AUFGABE
Tippen Sie aus dem Text über Cybersecurity im Automobilbau alles ab „Théo Tamisier und“ bis einschließlich „Autobau gehandhabt wird.“ wortgetreu ab.

TEXT ZUR ANALYSE

>>>>

Cybersecurity im Automobilbau – eine Bestandsaufnahme

Théo Tamisier und Robin Liebe, beide Senior Consultant bei Q_PERIOR, liefern für uns eine fundierte Analyse, wie Cybersecurity entlang des gesamten Wertschöpfungs- und Lebenszyklus durch die OEMs im Autobau gehandhabt wird.

Die Verordnung UN R155 wurde umgesetzt und Cyber Security Management Systeme (CSMS) eingeführt. Nun müssen die daraus resultierenden Security-Prozesse in den Entwicklungs- und Produktionsumgebungen etabliert werden.

Die OEMs haben in den letzten Jahren intensiv an der Umsetzung der UNECE Verordnung R155 gearbeitet, da diese zukünftig essenziell für die Zulassung neuer und bestehender Fahrzeuge ist. Die Verordnung befasst sich mit der Cyber Security für Fahrzeuge und der Implementierung eines Cyber Security Management Systems (CSMS). Sie regelt die Absicherung des Fahrzeugs über den gesamten Lebenszyklus und ist eng mit der ISO-Norm 21434 verbunden. Ziel ist es, dass die Fahrzeuge von der Entwicklung – inklusive der beteiligten Governance-Prozesse – bis hin zum fertigen Produkt auf potenzielle Cyber-Security-Risken untersucht und bewertet werden. Diese Risiken gilt es adäquat zu adressieren.

<<<<

Einträge aus einer Datenquelle

>>>>

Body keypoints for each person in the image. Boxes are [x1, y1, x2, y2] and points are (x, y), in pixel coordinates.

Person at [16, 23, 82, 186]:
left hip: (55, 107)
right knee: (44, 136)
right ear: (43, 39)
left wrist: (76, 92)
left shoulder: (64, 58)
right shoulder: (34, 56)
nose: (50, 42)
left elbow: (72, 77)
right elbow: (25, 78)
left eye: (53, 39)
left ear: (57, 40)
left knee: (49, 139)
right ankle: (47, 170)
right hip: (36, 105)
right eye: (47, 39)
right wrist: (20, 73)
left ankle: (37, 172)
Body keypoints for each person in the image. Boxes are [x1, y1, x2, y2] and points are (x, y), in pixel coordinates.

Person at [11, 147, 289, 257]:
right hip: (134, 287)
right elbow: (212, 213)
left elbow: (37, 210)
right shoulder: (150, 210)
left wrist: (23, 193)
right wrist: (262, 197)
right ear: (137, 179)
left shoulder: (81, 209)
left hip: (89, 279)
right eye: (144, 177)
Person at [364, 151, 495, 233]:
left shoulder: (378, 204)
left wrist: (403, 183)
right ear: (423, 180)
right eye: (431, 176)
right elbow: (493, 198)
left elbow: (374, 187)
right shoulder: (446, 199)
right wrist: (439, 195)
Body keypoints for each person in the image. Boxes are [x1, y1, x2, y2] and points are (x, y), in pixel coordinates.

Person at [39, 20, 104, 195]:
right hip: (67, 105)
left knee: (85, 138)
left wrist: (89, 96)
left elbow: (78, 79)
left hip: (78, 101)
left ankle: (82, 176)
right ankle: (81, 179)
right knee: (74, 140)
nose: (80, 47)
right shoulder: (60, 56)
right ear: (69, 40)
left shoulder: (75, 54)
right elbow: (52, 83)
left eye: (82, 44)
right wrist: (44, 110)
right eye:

<<<<

ANTWORT
Théo Tamisier und Robin Liebe, beide Senior Consultant bei Q_PERIOR, liefern für uns eine fundierte Analyse, wie Cybersecurity entlang des gesamten Wertschöpfungs- und Lebenszyklus durch die OEMs im Autobau gehandhabt wird.